● **ASSIGNED TASK**
In the entries below, copy out the lines that start at the one containing "How did you make it?" and end at the one containing "software used", both included, keeping every character unchanged.

━━━━

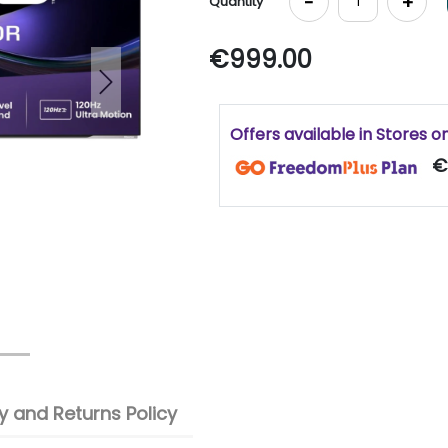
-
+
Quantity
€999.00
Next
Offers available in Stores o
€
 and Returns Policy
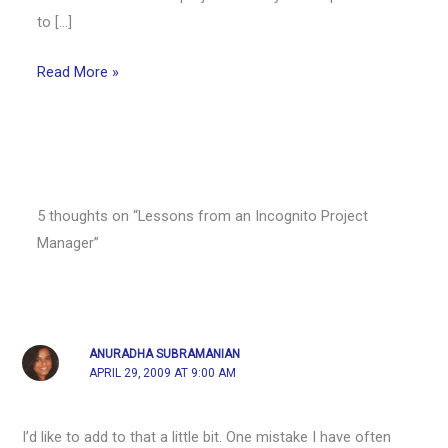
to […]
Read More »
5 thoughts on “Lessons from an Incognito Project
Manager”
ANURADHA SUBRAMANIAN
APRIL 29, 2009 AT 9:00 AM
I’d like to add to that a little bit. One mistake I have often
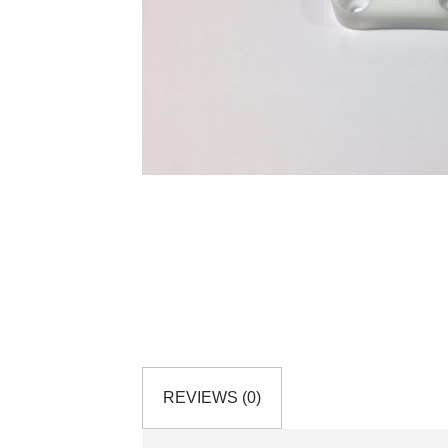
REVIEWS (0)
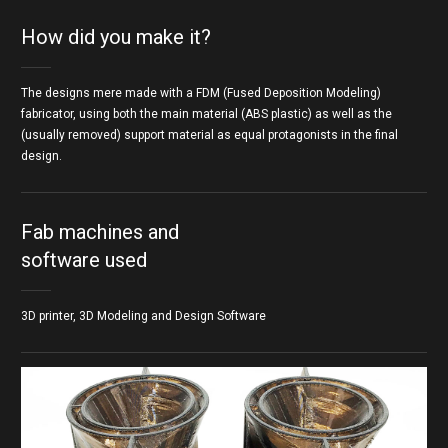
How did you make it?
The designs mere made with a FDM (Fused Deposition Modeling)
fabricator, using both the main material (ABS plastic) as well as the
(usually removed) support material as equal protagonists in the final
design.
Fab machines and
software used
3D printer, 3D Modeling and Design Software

━━━━

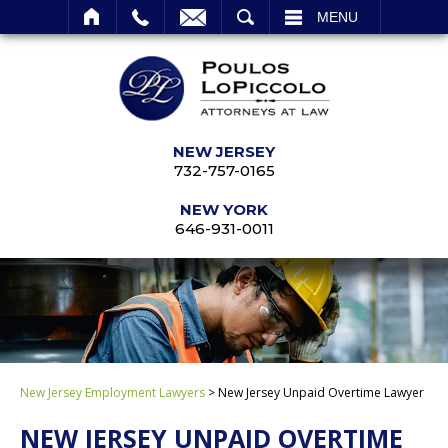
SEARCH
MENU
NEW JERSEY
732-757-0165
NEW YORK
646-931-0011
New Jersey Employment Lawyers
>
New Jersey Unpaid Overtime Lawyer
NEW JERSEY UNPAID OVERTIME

━━━━

● **OUTPUT**
How did you make it?
The designs mere made with a FDM (Fused Deposition Modeling)
fabricator, using both the main material (ABS plastic) as well as the
(usually removed) support material as equal protagonists in the final
design.
Fab machines and
software used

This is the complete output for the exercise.